▶ [Data section]:
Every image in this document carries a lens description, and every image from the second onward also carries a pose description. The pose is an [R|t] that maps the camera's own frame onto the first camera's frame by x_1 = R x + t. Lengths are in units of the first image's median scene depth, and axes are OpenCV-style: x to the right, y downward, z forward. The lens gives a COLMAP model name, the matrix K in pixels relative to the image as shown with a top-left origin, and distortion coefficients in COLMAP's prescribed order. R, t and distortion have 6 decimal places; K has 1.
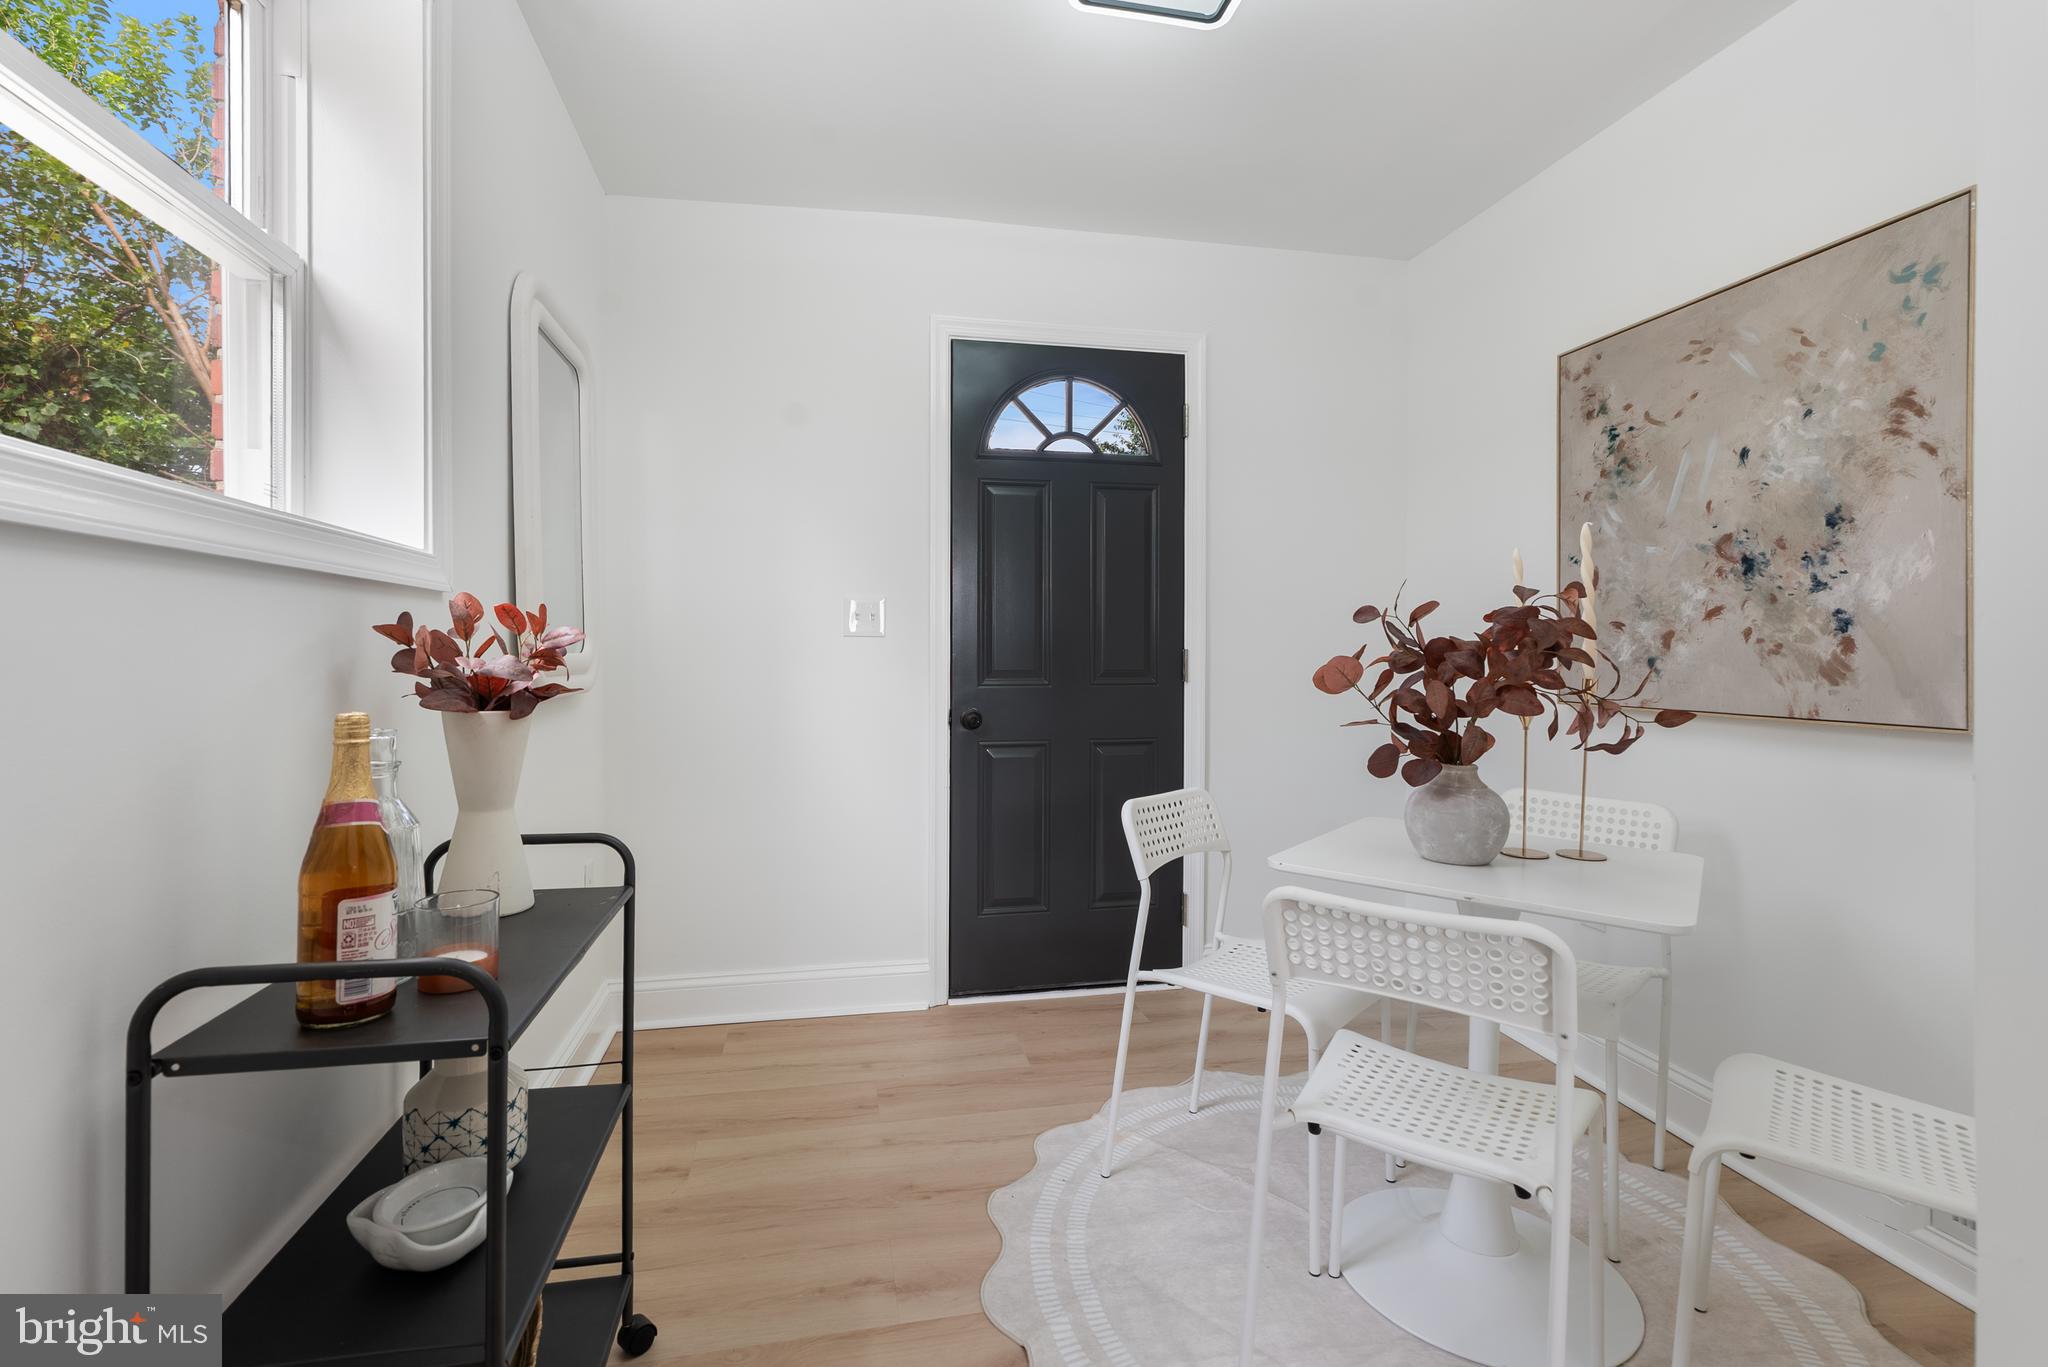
lens RADIAL K [[933.2, 0, 1020.0], [0, 933.2, 661.0], [0, 0, 1]] dist [-0.004607, 0.001495]
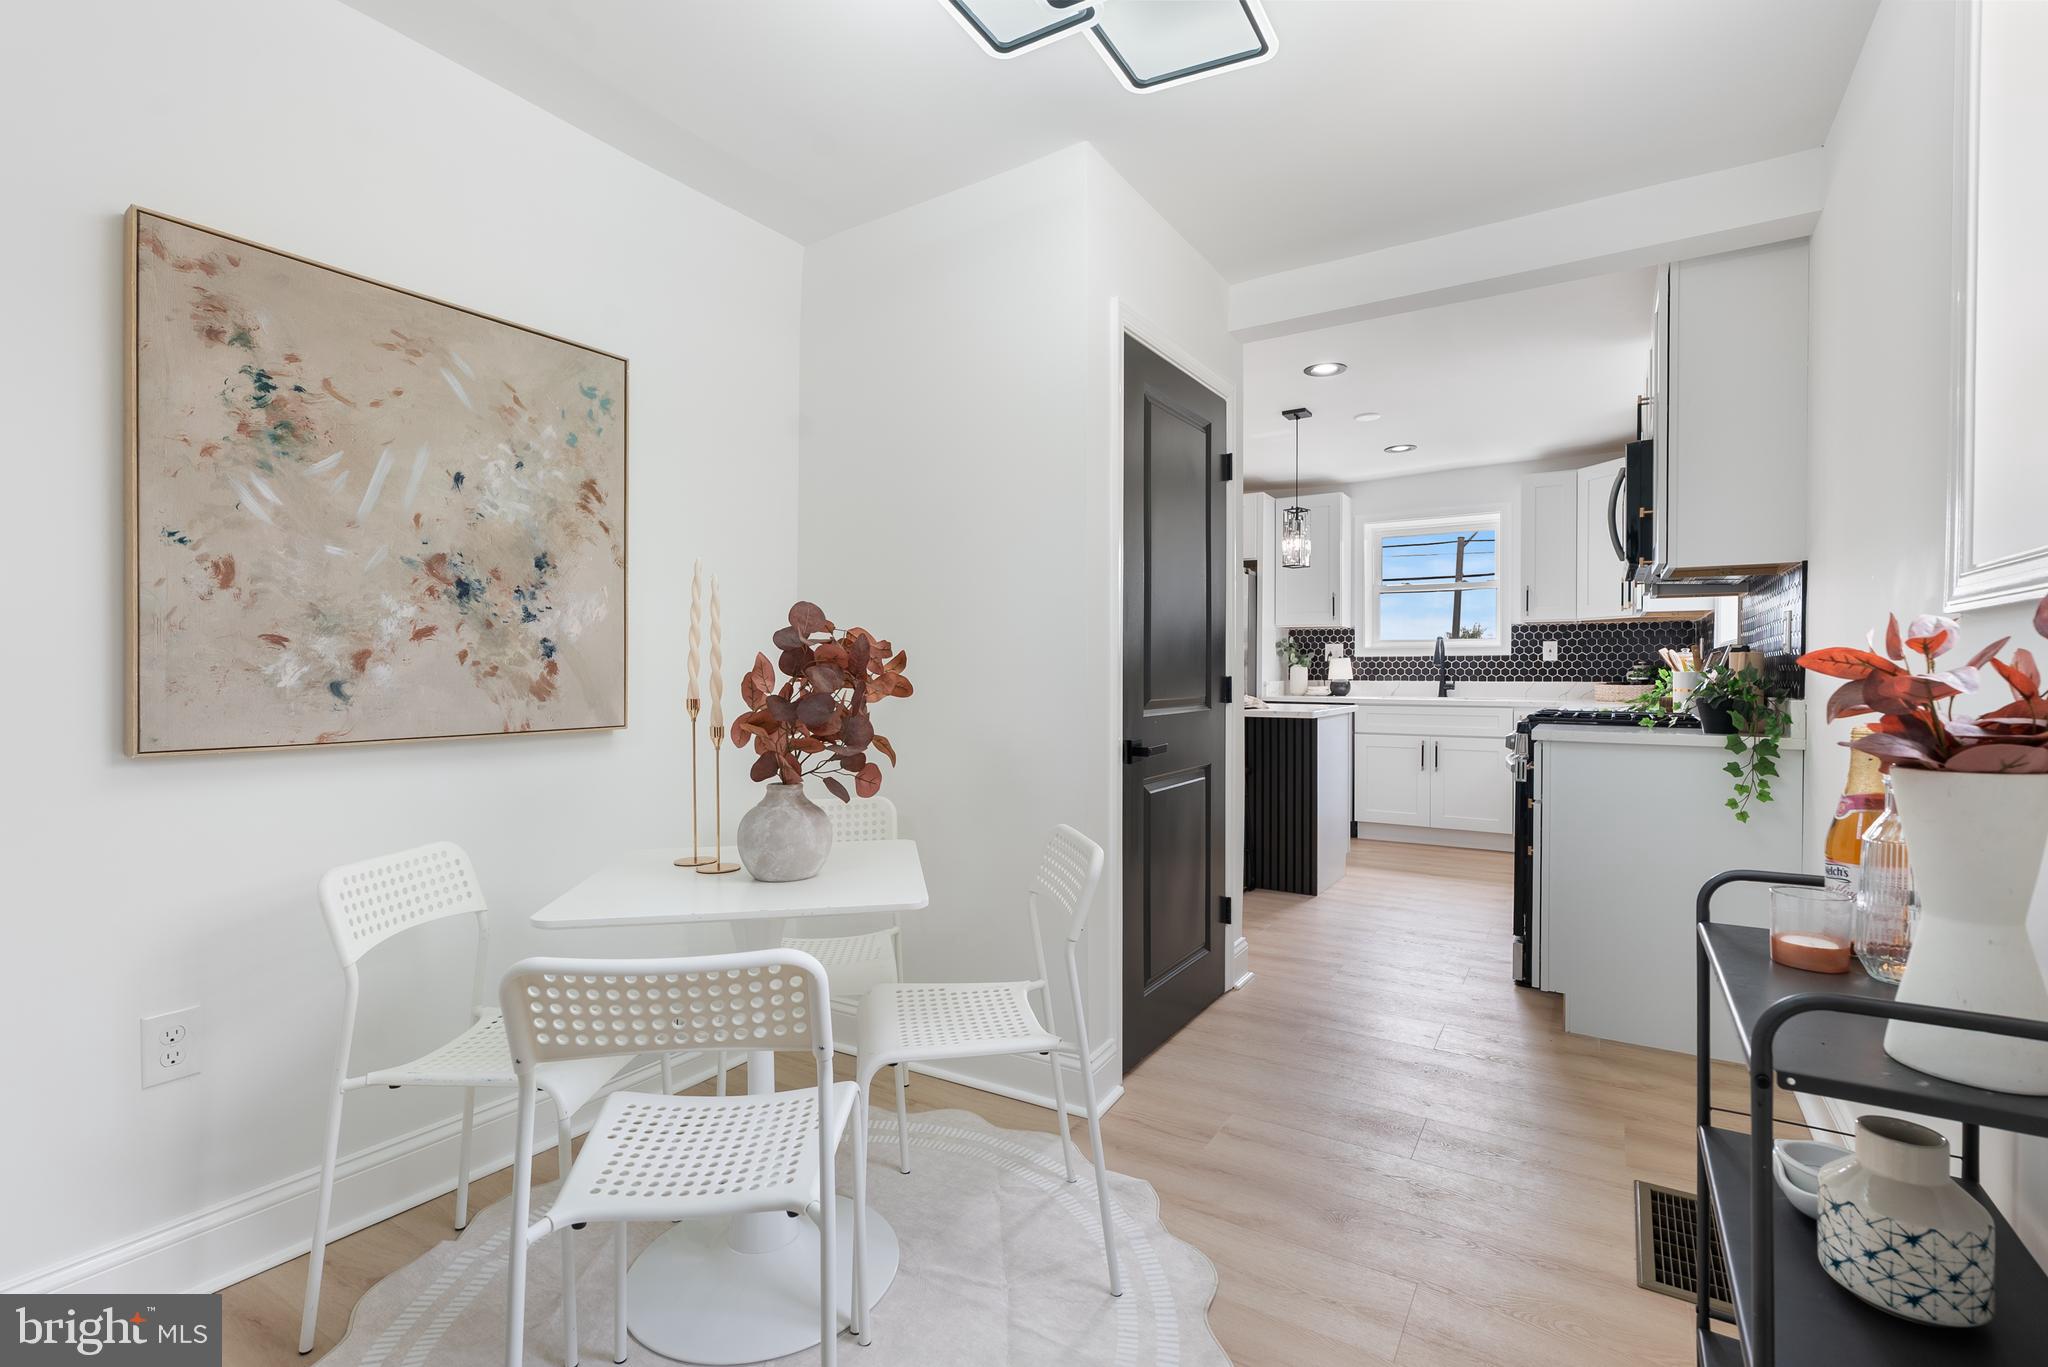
lens RADIAL K [[933.2, 0, 1020.0], [0, 933.2, 661.0], [0, 0, 1]] dist [-0.004607, 0.001495]
pose [[-0.717361, 0.000781, 0.696702, -0.378457], [0.002873, 0.999994, 0.001837, -0.024747], [-0.696696, 0.003319, -0.717359, 1.343416]]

▶ [Exercise prompt]:
Give the listing above again in its entirety, exactly as written and free of images.

▶ [Solution for this task]:
Every image in this document carries a lens description, and every image from the second onward also carries a pose description. The pose is an [R|t] that maps the camera's own frame onto the first camera's frame by x_1 = R x + t. Lengths are in units of the first image's median scene depth, and axes are OpenCV-style: x to the right, y downward, z forward. The lens gives a COLMAP model name, the matrix K in pixels relative to the image as shown with a top-left origin, and distortion coefficients in COLMAP's prescribed order. R, t and distortion have 6 decimal places; K has 1.
lens RADIAL K [[933.2, 0, 1020.0], [0, 933.2, 661.0], [0, 0, 1]] dist [-0.004607, 0.001495]
lens RADIAL K [[933.2, 0, 1020.0], [0, 933.2, 661.0], [0, 0, 1]] dist [-0.004607, 0.001495]
pose [[-0.717361, 0.000781, 0.696702, -0.378457], [0.002873, 0.999994, 0.001837, -0.024747], [-0.696696, 0.003319, -0.717359, 1.343416]]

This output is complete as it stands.